§ Your assignment
Transcribe all records exactly.

Transcribed page contents
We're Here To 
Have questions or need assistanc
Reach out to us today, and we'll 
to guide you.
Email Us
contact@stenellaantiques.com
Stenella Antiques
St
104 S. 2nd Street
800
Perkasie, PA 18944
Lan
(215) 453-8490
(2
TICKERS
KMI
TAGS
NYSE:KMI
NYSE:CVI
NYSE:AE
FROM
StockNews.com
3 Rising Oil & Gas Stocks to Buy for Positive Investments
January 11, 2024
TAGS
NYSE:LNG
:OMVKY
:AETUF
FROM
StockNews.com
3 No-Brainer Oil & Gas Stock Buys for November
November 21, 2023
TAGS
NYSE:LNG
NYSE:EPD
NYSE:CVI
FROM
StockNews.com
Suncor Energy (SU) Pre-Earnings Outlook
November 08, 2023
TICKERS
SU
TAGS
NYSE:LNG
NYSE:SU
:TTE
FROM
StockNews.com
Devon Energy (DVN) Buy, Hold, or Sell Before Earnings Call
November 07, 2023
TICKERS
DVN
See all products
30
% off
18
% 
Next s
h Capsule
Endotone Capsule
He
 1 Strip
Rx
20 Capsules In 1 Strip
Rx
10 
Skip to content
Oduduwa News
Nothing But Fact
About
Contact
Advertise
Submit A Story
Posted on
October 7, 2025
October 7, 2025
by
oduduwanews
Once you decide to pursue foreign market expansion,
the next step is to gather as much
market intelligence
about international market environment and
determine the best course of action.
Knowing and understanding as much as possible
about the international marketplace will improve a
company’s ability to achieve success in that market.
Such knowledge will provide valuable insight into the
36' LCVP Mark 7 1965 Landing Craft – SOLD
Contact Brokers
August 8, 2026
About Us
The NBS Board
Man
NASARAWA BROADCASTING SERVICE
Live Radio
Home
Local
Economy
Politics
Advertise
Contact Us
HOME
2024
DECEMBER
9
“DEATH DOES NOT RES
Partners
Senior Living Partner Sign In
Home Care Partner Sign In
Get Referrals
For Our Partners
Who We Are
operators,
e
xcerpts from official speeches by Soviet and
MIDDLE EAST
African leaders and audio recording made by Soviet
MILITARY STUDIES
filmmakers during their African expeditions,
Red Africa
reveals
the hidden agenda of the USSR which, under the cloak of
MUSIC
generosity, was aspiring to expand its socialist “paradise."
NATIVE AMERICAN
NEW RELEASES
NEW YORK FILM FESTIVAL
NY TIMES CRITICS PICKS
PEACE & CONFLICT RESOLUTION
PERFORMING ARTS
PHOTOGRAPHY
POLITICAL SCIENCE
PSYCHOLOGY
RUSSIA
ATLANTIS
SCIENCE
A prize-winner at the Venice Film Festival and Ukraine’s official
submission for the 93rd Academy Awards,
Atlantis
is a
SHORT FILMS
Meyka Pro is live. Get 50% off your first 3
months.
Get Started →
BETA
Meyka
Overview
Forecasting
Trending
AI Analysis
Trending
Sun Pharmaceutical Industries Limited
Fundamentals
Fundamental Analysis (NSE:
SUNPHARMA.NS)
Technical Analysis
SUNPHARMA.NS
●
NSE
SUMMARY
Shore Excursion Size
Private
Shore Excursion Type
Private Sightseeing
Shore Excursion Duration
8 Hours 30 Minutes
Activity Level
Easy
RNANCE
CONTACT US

§ Solution for this exercise
We're Here To 
Have questions or need assistanc
Reach out to us today, and we'll 
to guide you.
Email Us
contact@stenellaantiques.com
Stenella Antiques
St
104 S. 2nd Street
800
Perkasie, PA 18944
Lan
(215) 453-8490
(2
TICKERS
KMI
TAGS
NYSE:KMI
NYSE:CVI
NYSE:AE
FROM
StockNews.com
3 Rising Oil & Gas Stocks to Buy for Positive Investments
January 11, 2024
TAGS
NYSE:LNG
:OMVKY
:AETUF
FROM
StockNews.com
3 No-Brainer Oil & Gas Stock Buys for November
November 21, 2023
TAGS
NYSE:LNG
NYSE:EPD
NYSE:CVI
FROM
StockNews.com
Suncor Energy (SU) Pre-Earnings Outlook
November 08, 2023
TICKERS
SU
TAGS
NYSE:LNG
NYSE:SU
:TTE
FROM
StockNews.com
Devon Energy (DVN) Buy, Hold, or Sell Before Earnings Call
November 07, 2023
TICKERS
DVN
See all products
30
% off
18
% 
Next s
h Capsule
Endotone Capsule
He
 1 Strip
Rx
20 Capsules In 1 Strip
Rx
10 
Skip to content
Oduduwa News
Nothing But Fact
About
Contact
Advertise
Submit A Story
Posted on
October 7, 2025
October 7, 2025
by
oduduwanews
Once you decide to pursue foreign market expansion,
the next step is to gather as much
market intelligence
about international market environment and
determine the best course of action.
Knowing and understanding as much as possible
about the international marketplace will improve a
company’s ability to achieve success in that market.
Such knowledge will provide valuable insight into the
36' LCVP Mark 7 1965 Landing Craft – SOLD
Contact Brokers
August 8, 2026
About Us
The NBS Board
Man
NASARAWA BROADCASTING SERVICE
Live Radio
Home
Local
Economy
Politics
Advertise
Contact Us
HOME
2024
DECEMBER
9
“DEATH DOES NOT RES
Partners
Senior Living Partner Sign In
Home Care Partner Sign In
Get Referrals
For Our Partners
Who We Are
operators,
e
xcerpts from official speeches by Soviet and
MIDDLE EAST
African leaders and audio recording made by Soviet
MILITARY STUDIES
filmmakers during their African expeditions,
Red Africa
reveals
the hidden agenda of the USSR which, under the cloak of
MUSIC
generosity, was aspiring to expand its socialist “paradise."
NATIVE AMERICAN
NEW RELEASES
NEW YORK FILM FESTIVAL
NY TIMES CRITICS PICKS
PEACE & CONFLICT RESOLUTION
PERFORMING ARTS
PHOTOGRAPHY
POLITICAL SCIENCE
PSYCHOLOGY
RUSSIA
ATLANTIS
SCIENCE
A prize-winner at the Venice Film Festival and Ukraine’s official
submission for the 93rd Academy Awards,
Atlantis
is a
SHORT FILMS
Meyka Pro is live. Get 50% off your first 3
months.
Get Started →
BETA
Meyka
Overview
Forecasting
Trending
AI Analysis
Trending
Sun Pharmaceutical Industries Limited
Fundamentals
Fundamental Analysis (NSE:
SUNPHARMA.NS)
Technical Analysis
SUNPHARMA.NS
●
NSE
SUMMARY
Shore Excursion Size
Private
Shore Excursion Type
Private Sightseeing
Shore Excursion Duration
8 Hours 30 Minutes
Activity Level
Easy
RNANCE
CONTACT US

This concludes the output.